THE PROBLEM — Restate word for word the lines of the records below, starting at the line that contains "of human urothelial" and ending at the line that contains "lobular carcinoma was", with both of those lines included and nothing else.

Segment Start: RECORDS SUPPLIED

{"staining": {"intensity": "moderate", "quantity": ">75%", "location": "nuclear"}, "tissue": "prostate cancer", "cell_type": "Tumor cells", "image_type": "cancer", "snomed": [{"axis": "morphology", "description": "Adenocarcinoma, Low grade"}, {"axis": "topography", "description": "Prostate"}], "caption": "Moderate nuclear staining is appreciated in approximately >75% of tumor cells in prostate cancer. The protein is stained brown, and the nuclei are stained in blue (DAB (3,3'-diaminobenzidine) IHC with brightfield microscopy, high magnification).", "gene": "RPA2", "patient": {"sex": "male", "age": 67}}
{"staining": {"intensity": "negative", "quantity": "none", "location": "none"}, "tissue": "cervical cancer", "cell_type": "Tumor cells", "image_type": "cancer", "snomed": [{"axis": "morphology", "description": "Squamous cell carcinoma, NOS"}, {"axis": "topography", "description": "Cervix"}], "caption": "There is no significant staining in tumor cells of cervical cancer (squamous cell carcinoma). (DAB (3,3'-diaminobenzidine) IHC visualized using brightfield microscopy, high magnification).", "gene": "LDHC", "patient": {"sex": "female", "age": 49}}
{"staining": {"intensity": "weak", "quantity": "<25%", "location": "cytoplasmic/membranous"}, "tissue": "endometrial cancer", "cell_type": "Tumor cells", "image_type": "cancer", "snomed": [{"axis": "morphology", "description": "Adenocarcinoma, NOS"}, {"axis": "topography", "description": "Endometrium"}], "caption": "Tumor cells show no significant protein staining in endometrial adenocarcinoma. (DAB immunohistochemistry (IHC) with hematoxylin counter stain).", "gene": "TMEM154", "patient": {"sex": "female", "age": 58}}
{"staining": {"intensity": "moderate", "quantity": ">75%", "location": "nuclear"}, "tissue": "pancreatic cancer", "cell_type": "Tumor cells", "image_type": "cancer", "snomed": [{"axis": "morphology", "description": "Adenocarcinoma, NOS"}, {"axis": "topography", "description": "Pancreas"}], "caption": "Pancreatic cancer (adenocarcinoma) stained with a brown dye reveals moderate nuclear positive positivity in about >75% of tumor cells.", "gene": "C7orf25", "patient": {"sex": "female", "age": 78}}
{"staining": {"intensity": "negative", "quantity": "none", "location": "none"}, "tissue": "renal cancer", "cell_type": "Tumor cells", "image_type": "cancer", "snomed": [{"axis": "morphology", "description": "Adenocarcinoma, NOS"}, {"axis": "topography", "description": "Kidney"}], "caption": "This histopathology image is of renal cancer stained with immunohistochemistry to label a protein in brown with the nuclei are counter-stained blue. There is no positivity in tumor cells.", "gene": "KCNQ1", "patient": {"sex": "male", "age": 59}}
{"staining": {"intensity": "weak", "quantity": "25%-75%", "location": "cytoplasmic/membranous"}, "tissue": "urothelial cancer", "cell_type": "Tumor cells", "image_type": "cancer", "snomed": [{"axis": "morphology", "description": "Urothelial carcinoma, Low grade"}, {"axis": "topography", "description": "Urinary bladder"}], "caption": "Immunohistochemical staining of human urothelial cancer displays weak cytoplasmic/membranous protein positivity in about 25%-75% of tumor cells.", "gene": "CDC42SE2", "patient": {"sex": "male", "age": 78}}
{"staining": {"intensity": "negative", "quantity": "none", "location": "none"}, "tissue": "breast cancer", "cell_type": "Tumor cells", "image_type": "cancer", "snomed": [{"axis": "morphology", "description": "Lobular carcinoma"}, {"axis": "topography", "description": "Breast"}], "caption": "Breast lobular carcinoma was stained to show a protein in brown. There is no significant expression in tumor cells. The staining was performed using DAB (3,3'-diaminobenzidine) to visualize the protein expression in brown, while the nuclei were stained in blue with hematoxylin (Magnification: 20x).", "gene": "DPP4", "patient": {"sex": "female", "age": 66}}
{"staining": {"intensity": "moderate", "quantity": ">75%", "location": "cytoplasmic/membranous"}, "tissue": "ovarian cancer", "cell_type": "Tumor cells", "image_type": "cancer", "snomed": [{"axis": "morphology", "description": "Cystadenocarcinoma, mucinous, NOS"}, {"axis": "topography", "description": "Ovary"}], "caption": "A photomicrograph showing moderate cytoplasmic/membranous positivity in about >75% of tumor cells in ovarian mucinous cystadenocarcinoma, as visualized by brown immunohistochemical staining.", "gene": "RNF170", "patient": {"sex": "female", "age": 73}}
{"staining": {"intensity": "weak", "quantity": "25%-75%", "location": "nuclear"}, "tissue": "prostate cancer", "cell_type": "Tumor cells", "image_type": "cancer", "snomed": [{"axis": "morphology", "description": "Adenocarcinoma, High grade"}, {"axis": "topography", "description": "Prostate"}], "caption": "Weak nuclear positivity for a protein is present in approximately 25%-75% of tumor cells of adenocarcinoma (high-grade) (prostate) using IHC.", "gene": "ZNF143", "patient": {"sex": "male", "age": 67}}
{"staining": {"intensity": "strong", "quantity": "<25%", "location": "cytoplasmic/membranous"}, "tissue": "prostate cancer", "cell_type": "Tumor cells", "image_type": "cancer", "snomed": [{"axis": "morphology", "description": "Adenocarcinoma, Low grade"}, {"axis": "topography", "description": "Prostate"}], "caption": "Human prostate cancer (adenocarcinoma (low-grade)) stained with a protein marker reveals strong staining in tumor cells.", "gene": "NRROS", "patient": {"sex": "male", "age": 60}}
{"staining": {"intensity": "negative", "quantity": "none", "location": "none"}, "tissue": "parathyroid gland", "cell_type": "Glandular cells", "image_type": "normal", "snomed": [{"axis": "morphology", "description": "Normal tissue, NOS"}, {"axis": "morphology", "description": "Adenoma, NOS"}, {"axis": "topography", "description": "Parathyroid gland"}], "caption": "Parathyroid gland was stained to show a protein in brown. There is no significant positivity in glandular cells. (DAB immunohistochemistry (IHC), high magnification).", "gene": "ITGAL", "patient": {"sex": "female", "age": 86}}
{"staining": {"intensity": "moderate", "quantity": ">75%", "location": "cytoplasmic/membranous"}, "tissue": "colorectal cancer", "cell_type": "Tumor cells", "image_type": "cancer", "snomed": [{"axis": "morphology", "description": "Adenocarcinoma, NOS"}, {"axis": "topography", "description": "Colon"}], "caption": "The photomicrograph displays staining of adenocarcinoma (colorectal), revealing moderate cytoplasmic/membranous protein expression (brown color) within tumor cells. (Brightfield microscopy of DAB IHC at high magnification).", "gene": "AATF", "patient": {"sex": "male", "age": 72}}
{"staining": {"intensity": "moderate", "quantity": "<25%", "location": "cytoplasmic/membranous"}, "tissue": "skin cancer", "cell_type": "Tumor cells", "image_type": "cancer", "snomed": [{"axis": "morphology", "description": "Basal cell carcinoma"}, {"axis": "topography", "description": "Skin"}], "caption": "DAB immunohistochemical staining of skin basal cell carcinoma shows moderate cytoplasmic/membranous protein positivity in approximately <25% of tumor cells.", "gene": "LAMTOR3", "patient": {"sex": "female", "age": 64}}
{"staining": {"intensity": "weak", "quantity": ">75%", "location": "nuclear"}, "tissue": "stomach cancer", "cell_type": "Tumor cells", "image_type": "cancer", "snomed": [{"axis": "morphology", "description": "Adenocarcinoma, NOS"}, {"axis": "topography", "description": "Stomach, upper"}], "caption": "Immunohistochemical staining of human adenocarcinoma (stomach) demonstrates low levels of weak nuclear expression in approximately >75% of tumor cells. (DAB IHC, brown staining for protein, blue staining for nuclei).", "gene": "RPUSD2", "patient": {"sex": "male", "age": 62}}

Segment End: RECORDS SUPPLIED

RESULT FOR THIS EXERCISE —
{"staining": {"intensity": "weak", "quantity": "25%-75%", "location": "cytoplasmic/membranous"}, "tissue": "urothelial cancer", "cell_type": "Tumor cells", "image_type": "cancer", "snomed": [{"axis": "morphology", "description": "Urothelial carcinoma, Low grade"}, {"axis": "topography", "description": "Urinary bladder"}], "caption": "Immunohistochemical staining of human urothelial cancer displays weak cytoplasmic/membranous protein positivity in about 25%-75% of tumor cells.", "gene": "CDC42SE2", "patient": {"sex": "male", "age": 78}}
{"staining": {"intensity": "negative", "quantity": "none", "location": "none"}, "tissue": "breast cancer", "cell_type": "Tumor cells", "image_type": "cancer", "snomed": [{"axis": "morphology", "description": "Lobular carcinoma"}, {"axis": "topography", "description": "Breast"}], "caption": "Breast lobular carcinoma was stained to show a protein in brown. There is no significant expression in tumor cells. The staining was performed using DAB (3,3'-diaminobenzidine) to visualize the protein expression in brown, while the nuclei were stained in blue with hematoxylin (Magnification: 20x).", "gene": "DPP4", "patient": {"sex": "female", "age": 66}}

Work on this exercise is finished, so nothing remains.